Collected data
------------------------------------------------
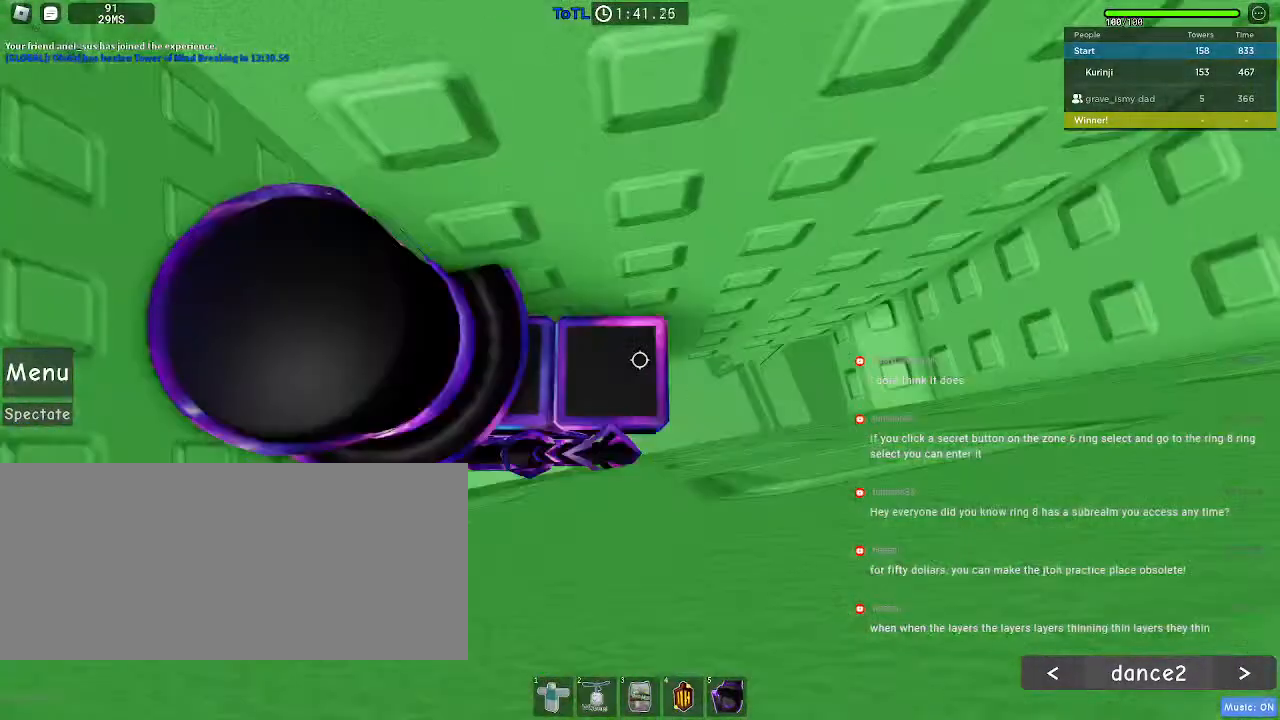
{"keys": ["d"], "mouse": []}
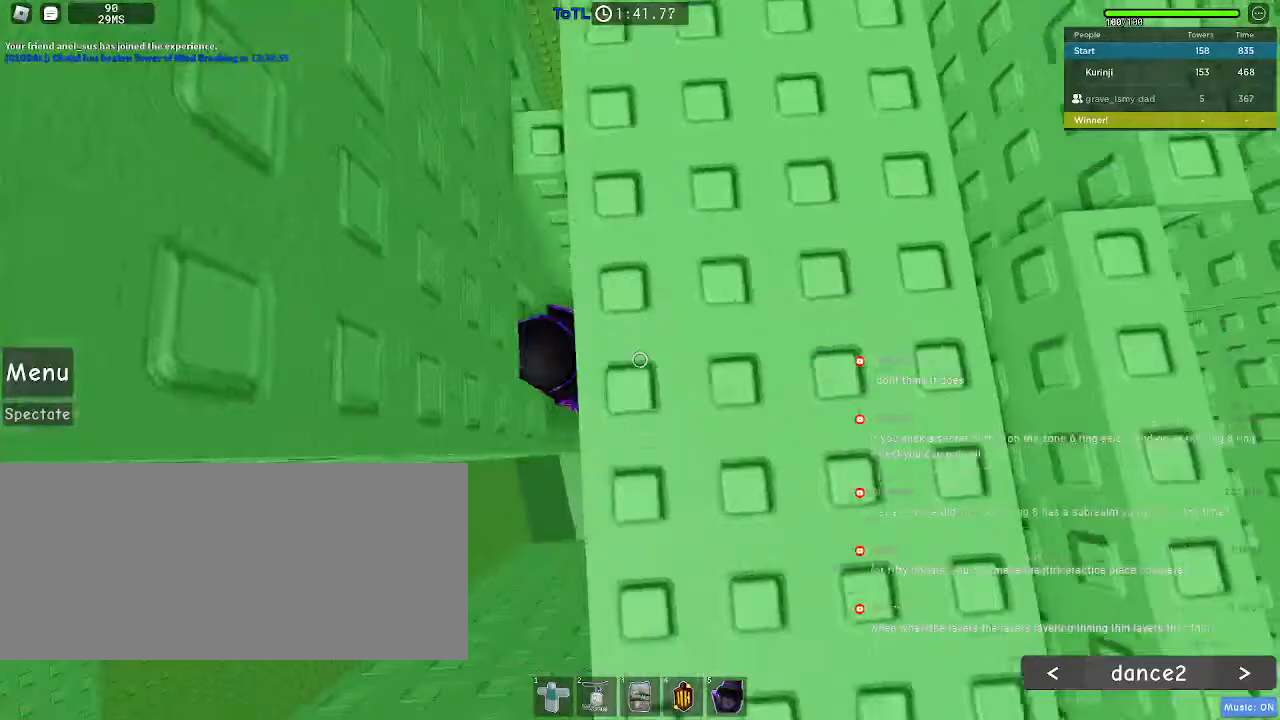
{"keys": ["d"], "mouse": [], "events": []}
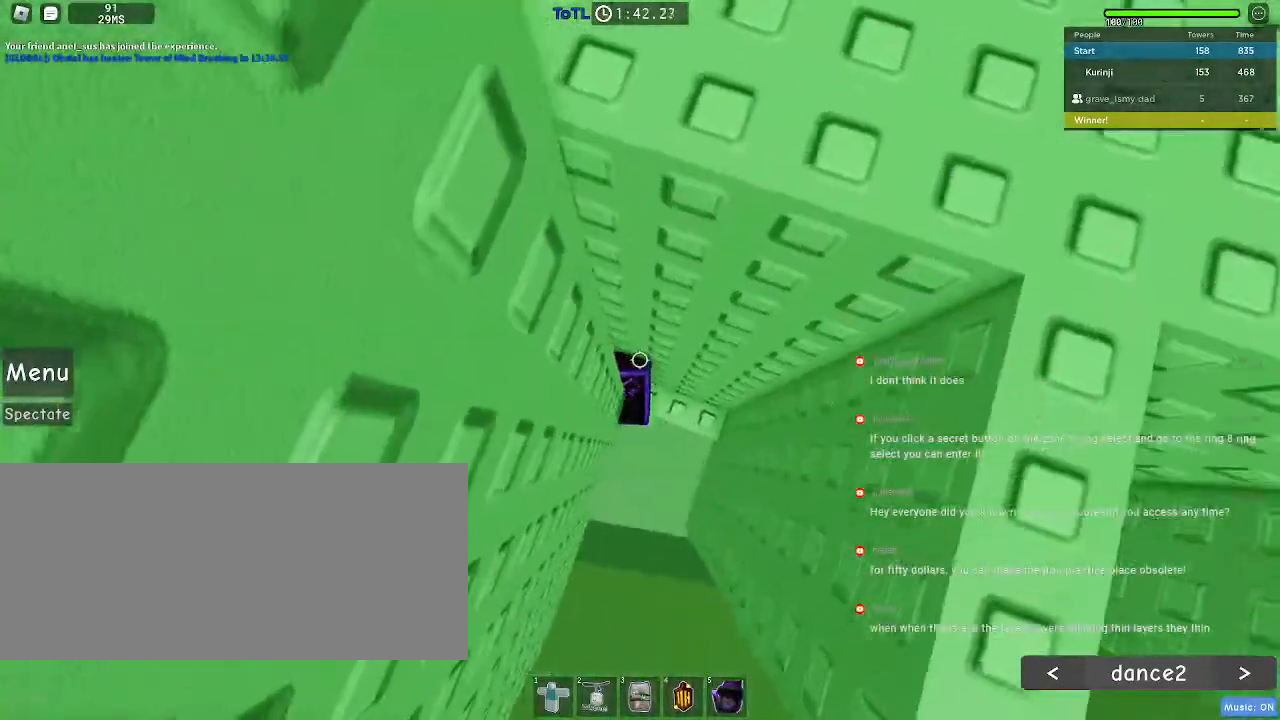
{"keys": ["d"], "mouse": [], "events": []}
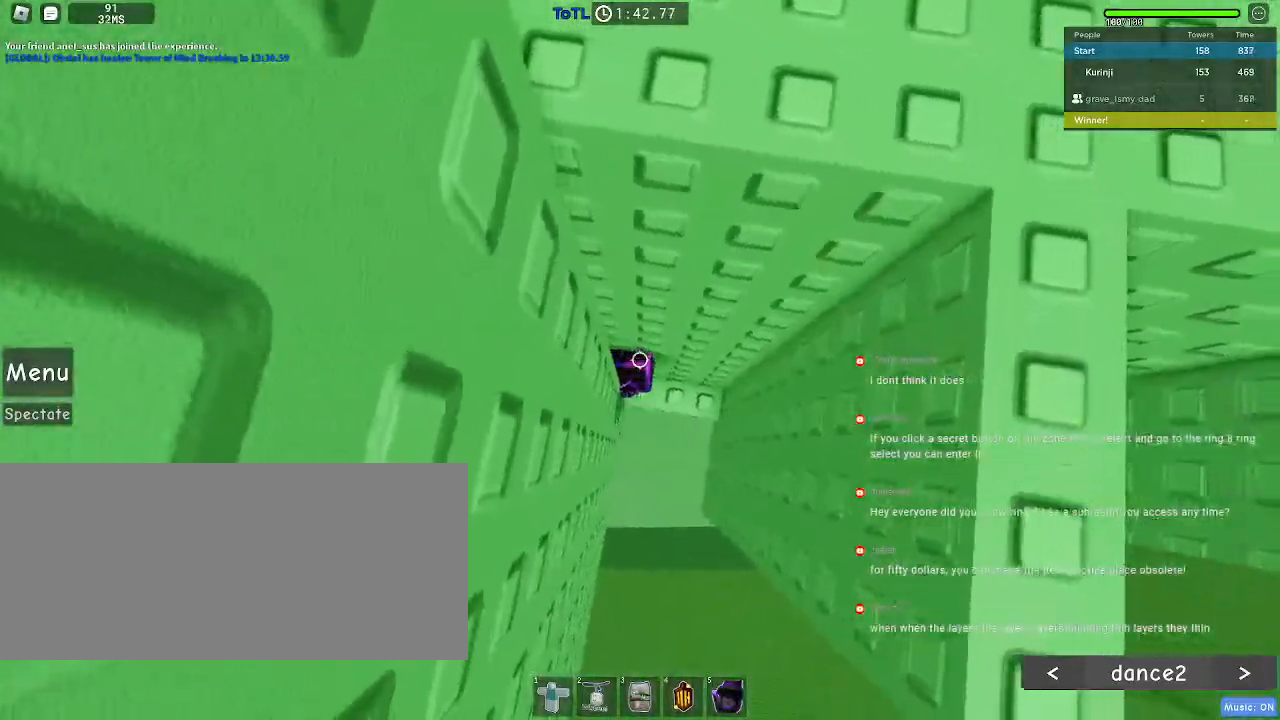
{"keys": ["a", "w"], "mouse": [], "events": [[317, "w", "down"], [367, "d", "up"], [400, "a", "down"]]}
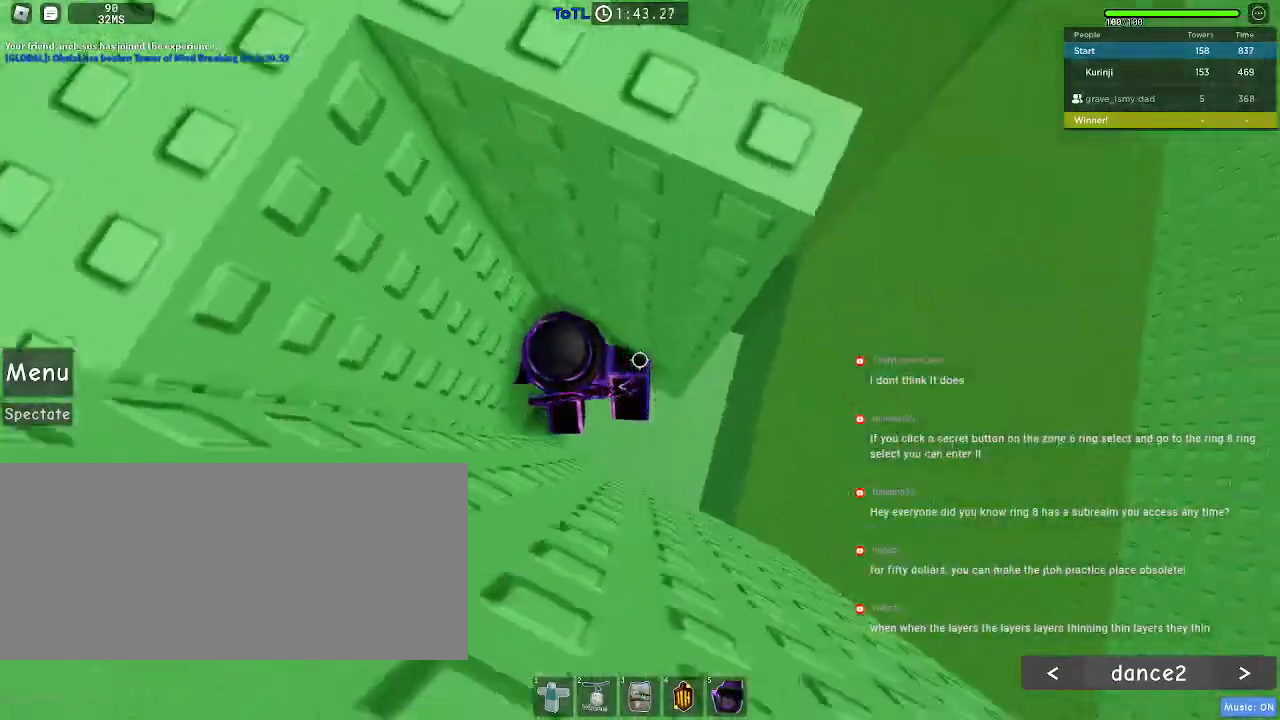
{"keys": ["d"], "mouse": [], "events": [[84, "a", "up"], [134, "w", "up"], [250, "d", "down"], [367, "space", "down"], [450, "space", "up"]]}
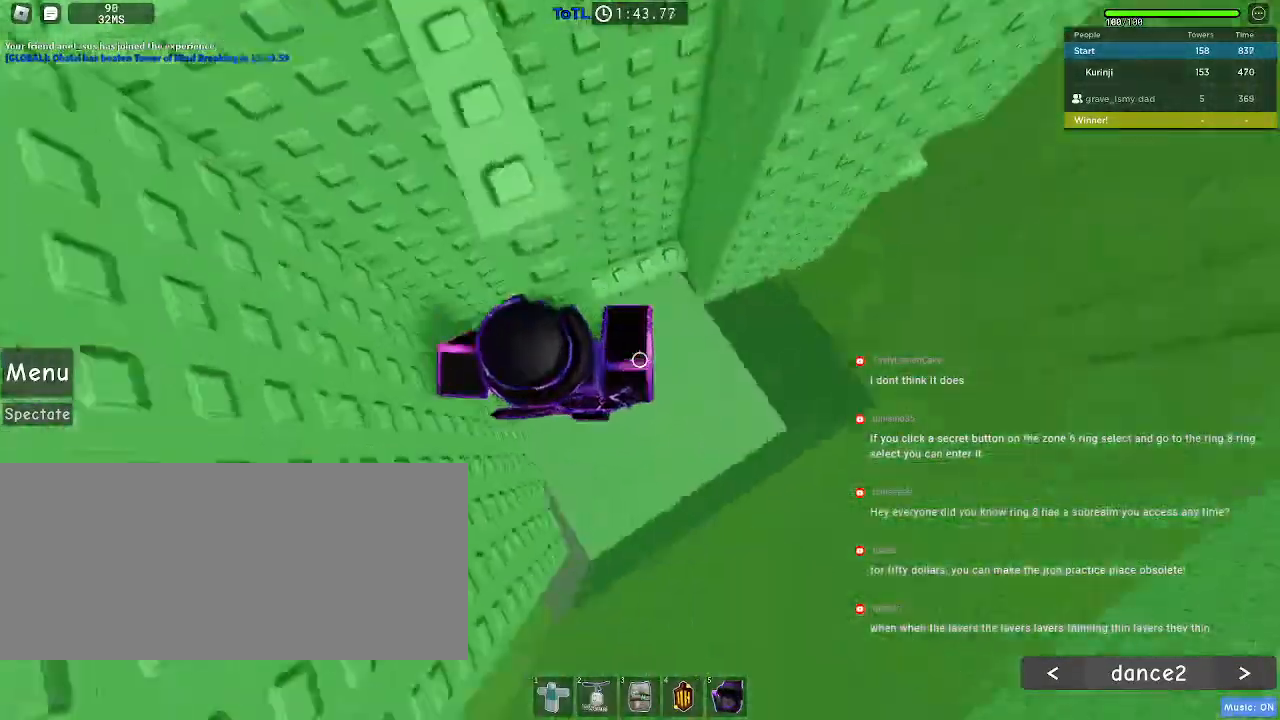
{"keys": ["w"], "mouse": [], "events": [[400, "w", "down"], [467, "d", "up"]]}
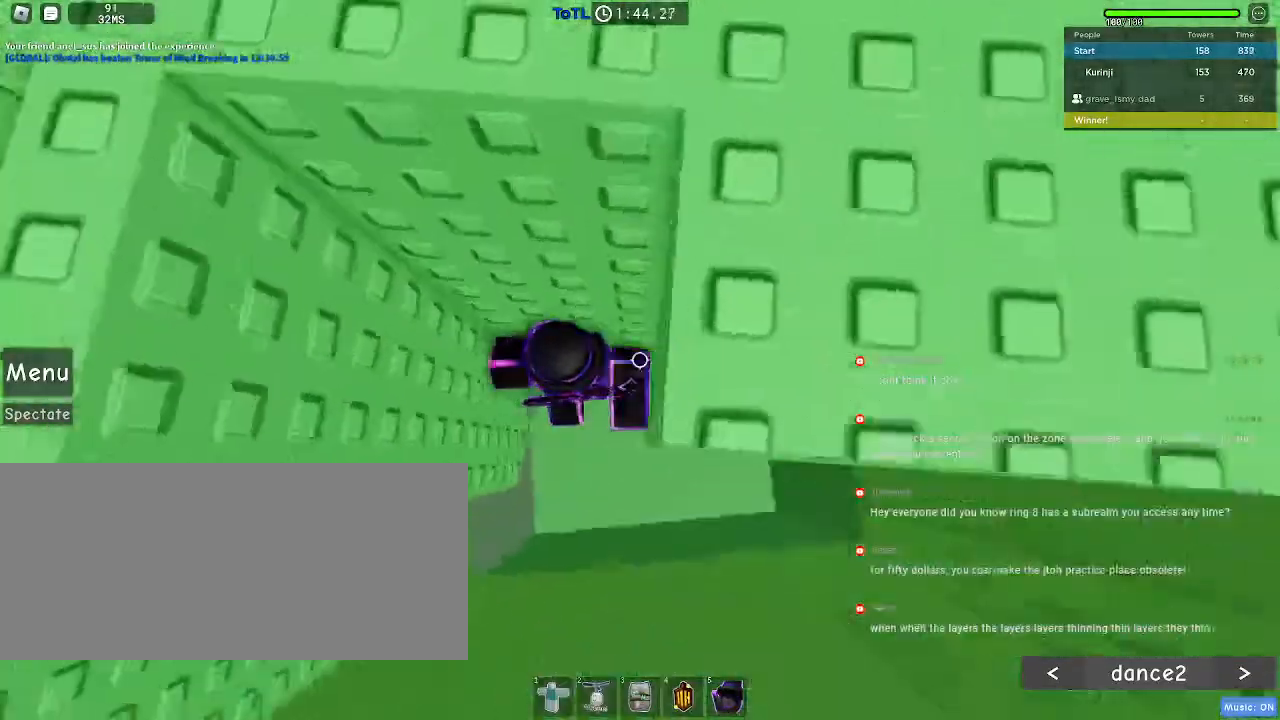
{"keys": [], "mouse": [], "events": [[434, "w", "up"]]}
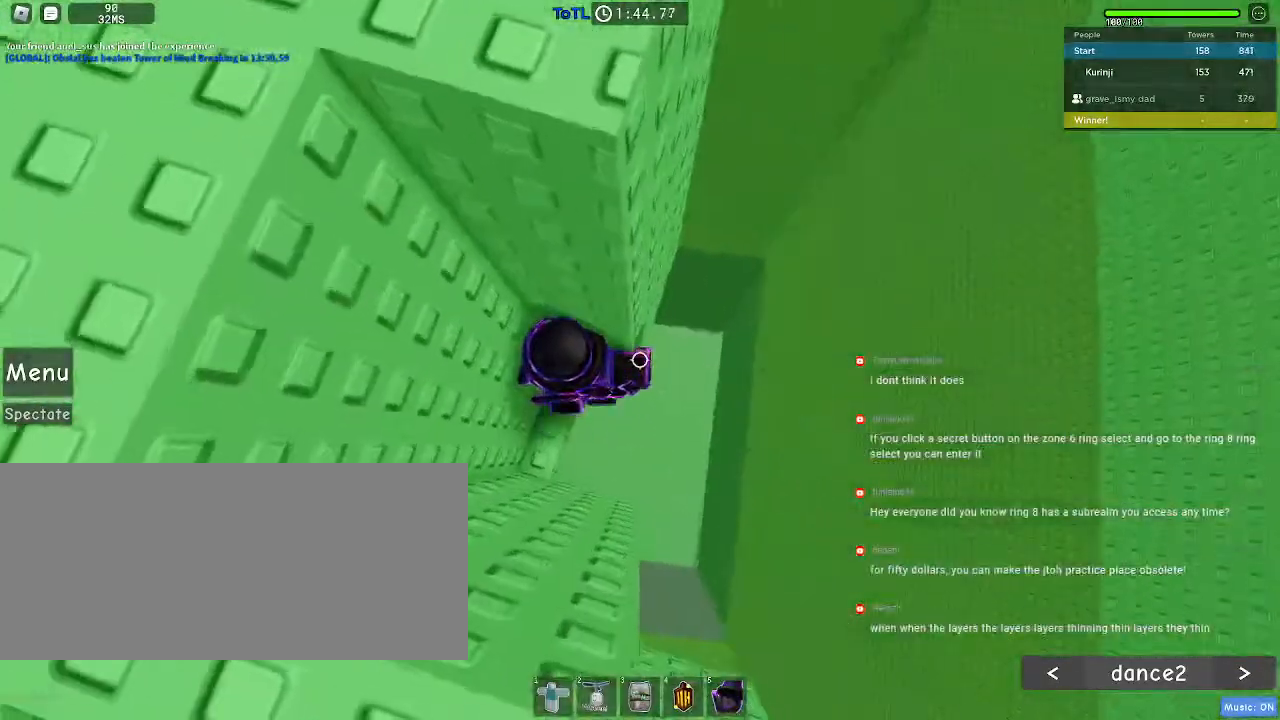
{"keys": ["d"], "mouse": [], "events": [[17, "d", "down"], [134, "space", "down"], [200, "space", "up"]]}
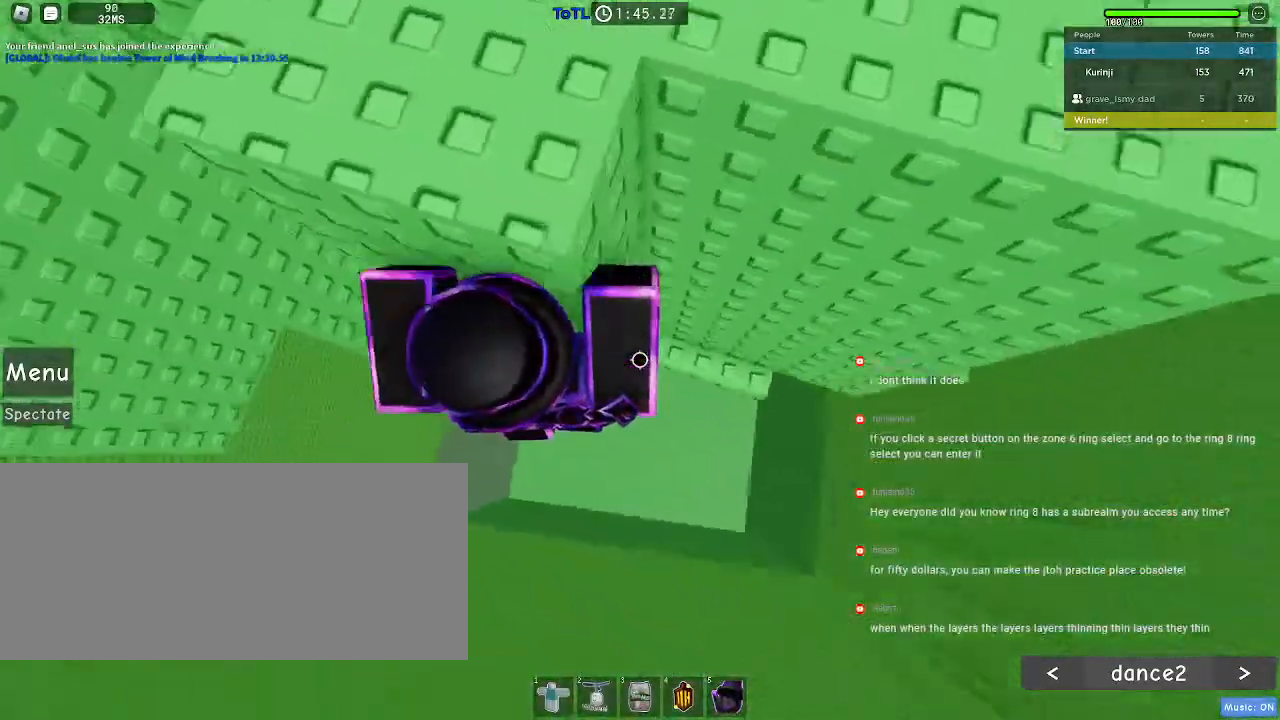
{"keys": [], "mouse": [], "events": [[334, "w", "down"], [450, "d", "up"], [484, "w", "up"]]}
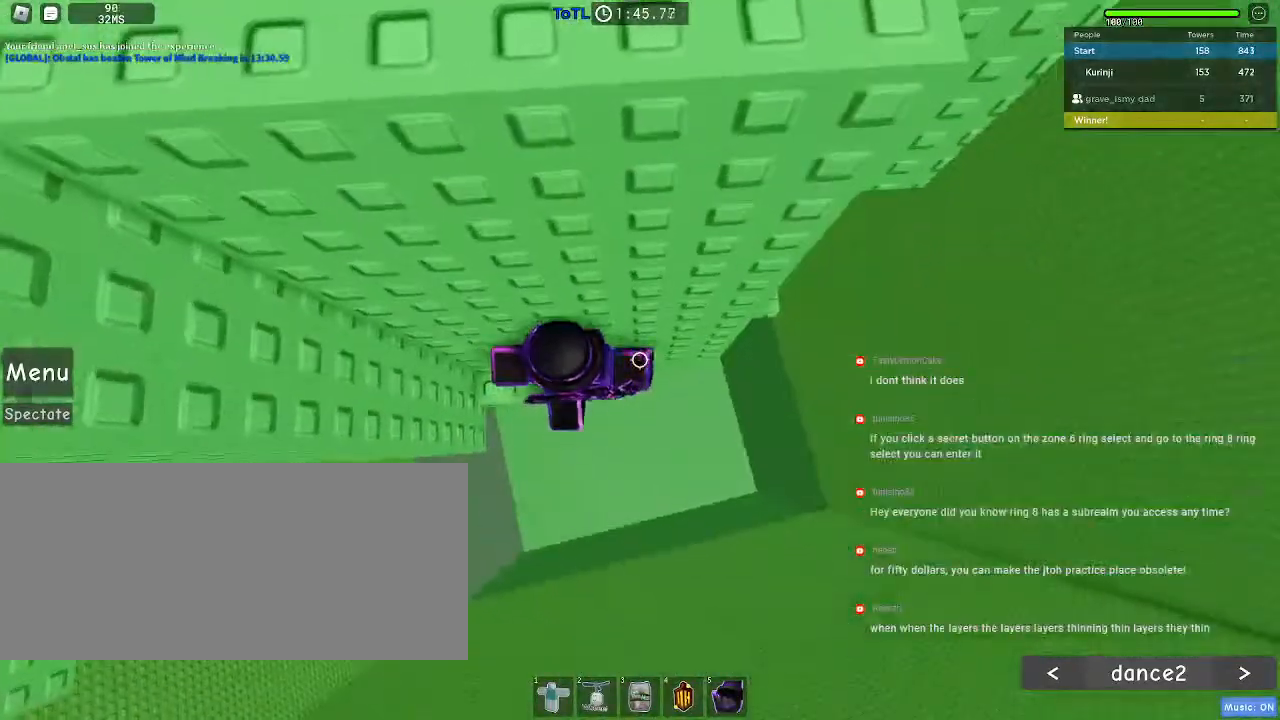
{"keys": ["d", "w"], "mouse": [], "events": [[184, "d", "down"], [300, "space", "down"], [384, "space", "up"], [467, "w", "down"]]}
------------------------------------------------
(Your objective):
Omit the pictures; restate every entry word for word.

(Answer to the problem):
{"keys": ["d"], "mouse": []}
{"keys": ["d"], "mouse": [], "events": []}
{"keys": ["d"], "mouse": [], "events": []}
{"keys": ["a", "w"], "mouse": [], "events": [[317, "w", "down"], [367, "d", "up"], [400, "a", "down"]]}
{"keys": ["d"], "mouse": [], "events": [[84, "a", "up"], [134, "w", "up"], [250, "d", "down"], [367, "space", "down"], [450, "space", "up"]]}
{"keys": ["w"], "mouse": [], "events": [[400, "w", "down"], [467, "d", "up"]]}
{"keys": [], "mouse": [], "events": [[434, "w", "up"]]}
{"keys": ["d"], "mouse": [], "events": [[17, "d", "down"], [134, "space", "down"], [200, "space", "up"]]}
{"keys": [], "mouse": [], "events": [[334, "w", "down"], [450, "d", "up"], [484, "w", "up"]]}
{"keys": ["d", "w"], "mouse": [], "events": [[184, "d", "down"], [300, "space", "down"], [384, "space", "up"], [467, "w", "down"]]}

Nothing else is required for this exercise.